◆ Exercise goal
Write out the data again in full, exactly as it reads.

*** Given records

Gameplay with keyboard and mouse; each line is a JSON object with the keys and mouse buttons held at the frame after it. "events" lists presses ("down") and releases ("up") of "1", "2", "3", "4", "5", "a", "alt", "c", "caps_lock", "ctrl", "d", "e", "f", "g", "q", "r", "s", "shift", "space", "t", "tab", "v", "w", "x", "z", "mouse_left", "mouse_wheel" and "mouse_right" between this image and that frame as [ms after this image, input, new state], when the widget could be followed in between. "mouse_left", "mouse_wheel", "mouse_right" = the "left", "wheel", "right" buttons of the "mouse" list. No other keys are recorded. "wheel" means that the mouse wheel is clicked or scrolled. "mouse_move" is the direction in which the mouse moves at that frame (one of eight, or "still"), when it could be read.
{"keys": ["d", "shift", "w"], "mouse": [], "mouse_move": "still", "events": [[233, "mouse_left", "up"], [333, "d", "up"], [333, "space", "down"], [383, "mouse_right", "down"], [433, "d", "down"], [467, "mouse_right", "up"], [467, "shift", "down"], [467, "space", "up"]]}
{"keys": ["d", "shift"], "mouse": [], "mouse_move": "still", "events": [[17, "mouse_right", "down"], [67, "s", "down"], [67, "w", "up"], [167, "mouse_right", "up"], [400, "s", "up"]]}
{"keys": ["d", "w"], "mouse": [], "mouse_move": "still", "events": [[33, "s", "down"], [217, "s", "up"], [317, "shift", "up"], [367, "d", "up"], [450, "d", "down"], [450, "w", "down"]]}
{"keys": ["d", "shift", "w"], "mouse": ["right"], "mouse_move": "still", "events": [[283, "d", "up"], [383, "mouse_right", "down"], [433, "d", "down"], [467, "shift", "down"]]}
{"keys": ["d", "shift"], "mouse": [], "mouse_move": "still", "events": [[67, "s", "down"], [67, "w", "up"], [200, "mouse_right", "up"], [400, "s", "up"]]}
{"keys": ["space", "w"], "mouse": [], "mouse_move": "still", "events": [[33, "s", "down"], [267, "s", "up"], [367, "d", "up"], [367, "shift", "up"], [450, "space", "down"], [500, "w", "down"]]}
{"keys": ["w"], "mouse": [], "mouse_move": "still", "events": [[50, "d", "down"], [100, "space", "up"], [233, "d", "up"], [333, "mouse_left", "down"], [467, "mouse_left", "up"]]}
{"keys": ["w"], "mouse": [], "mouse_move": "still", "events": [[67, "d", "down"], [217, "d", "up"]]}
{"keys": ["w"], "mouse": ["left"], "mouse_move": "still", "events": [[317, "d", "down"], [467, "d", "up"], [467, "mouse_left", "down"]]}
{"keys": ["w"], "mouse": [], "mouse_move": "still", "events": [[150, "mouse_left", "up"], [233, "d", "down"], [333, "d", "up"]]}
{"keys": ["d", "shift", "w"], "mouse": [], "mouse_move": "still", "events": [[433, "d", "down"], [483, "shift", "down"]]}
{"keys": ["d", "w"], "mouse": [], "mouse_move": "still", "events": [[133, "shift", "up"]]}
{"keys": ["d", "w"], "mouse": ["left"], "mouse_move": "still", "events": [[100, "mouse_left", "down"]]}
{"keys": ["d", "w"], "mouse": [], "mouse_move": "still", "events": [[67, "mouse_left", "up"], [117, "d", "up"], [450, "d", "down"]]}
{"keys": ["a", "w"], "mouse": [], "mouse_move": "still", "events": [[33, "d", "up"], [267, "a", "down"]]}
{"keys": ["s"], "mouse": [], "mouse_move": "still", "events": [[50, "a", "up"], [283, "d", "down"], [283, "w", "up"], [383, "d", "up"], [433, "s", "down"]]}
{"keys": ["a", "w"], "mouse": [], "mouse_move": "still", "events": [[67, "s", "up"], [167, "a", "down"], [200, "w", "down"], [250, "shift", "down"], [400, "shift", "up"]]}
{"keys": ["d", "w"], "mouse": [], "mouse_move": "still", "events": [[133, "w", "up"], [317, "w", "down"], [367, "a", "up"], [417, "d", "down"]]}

******

◆ Answer section
Gameplay with keyboard and mouse; each line is a JSON object with the keys and mouse buttons held at the frame after it. "events" lists presses ("down") and releases ("up") of "1", "2", "3", "4", "5", "a", "alt", "c", "caps_lock", "ctrl", "d", "e", "f", "g", "q", "r", "s", "shift", "space", "t", "tab", "v", "w", "x", "z", "mouse_left", "mouse_wheel" and "mouse_right" between this image and that frame as [ms after this image, input, new state], when the widget could be followed in between. "mouse_left", "mouse_wheel", "mouse_right" = the "left", "wheel", "right" buttons of the "mouse" list. No other keys are recorded. "wheel" means that the mouse wheel is clicked or scrolled. "mouse_move" is the direction in which the mouse moves at that frame (one of eight, or "still"), when it could be read.
{"keys": ["d", "shift", "w"], "mouse": [], "mouse_move": "still", "events": [[233, "mouse_left", "up"], [333, "d", "up"], [333, "space", "down"], [383, "mouse_right", "down"], [433, "d", "down"], [467, "mouse_right", "up"], [467, "shift", "down"], [467, "space", "up"]]}
{"keys": ["d", "shift"], "mouse": [], "mouse_move": "still", "events": [[17, "mouse_right", "down"], [67, "s", "down"], [67, "w", "up"], [167, "mouse_right", "up"], [400, "s", "up"]]}
{"keys": ["d", "w"], "mouse": [], "mouse_move": "still", "events": [[33, "s", "down"], [217, "s", "up"], [317, "shift", "up"], [367, "d", "up"], [450, "d", "down"], [450, "w", "down"]]}
{"keys": ["d", "shift", "w"], "mouse": ["right"], "mouse_move": "still", "events": [[283, "d", "up"], [383, "mouse_right", "down"], [433, "d", "down"], [467, "shift", "down"]]}
{"keys": ["d", "shift"], "mouse": [], "mouse_move": "still", "events": [[67, "s", "down"], [67, "w", "up"], [200, "mouse_right", "up"], [400, "s", "up"]]}
{"keys": ["space", "w"], "mouse": [], "mouse_move": "still", "events": [[33, "s", "down"], [267, "s", "up"], [367, "d", "up"], [367, "shift", "up"], [450, "space", "down"], [500, "w", "down"]]}
{"keys": ["w"], "mouse": [], "mouse_move": "still", "events": [[50, "d", "down"], [100, "space", "up"], [233, "d", "up"], [333, "mouse_left", "down"], [467, "mouse_left", "up"]]}
{"keys": ["w"], "mouse": [], "mouse_move": "still", "events": [[67, "d", "down"], [217, "d", "up"]]}
{"keys": ["w"], "mouse": ["left"], "mouse_move": "still", "events": [[317, "d", "down"], [467, "d", "up"], [467, "mouse_left", "down"]]}
{"keys": ["w"], "mouse": [], "mouse_move": "still", "events": [[150, "mouse_left", "up"], [233, "d", "down"], [333, "d", "up"]]}
{"keys": ["d", "shift", "w"], "mouse": [], "mouse_move": "still", "events": [[433, "d", "down"], [483, "shift", "down"]]}
{"keys": ["d", "w"], "mouse": [], "mouse_move": "still", "events": [[133, "shift", "up"]]}
{"keys": ["d", "w"], "mouse": ["left"], "mouse_move": "still", "events": [[100, "mouse_left", "down"]]}
{"keys": ["d", "w"], "mouse": [], "mouse_move": "still", "events": [[67, "mouse_left", "up"], [117, "d", "up"], [450, "d", "down"]]}
{"keys": ["a", "w"], "mouse": [], "mouse_move": "still", "events": [[33, "d", "up"], [267, "a", "down"]]}
{"keys": ["s"], "mouse": [], "mouse_move": "still", "events": [[50, "a", "up"], [283, "d", "down"], [283, "w", "up"], [383, "d", "up"], [433, "s", "down"]]}
{"keys": ["a", "w"], "mouse": [], "mouse_move": "still", "events": [[67, "s", "up"], [167, "a", "down"], [200, "w", "down"], [250, "shift", "down"], [400, "shift", "up"]]}
{"keys": ["d", "w"], "mouse": [], "mouse_move": "still", "events": [[133, "w", "up"], [317, "w", "down"], [367, "a", "up"], [417, "d", "down"]]}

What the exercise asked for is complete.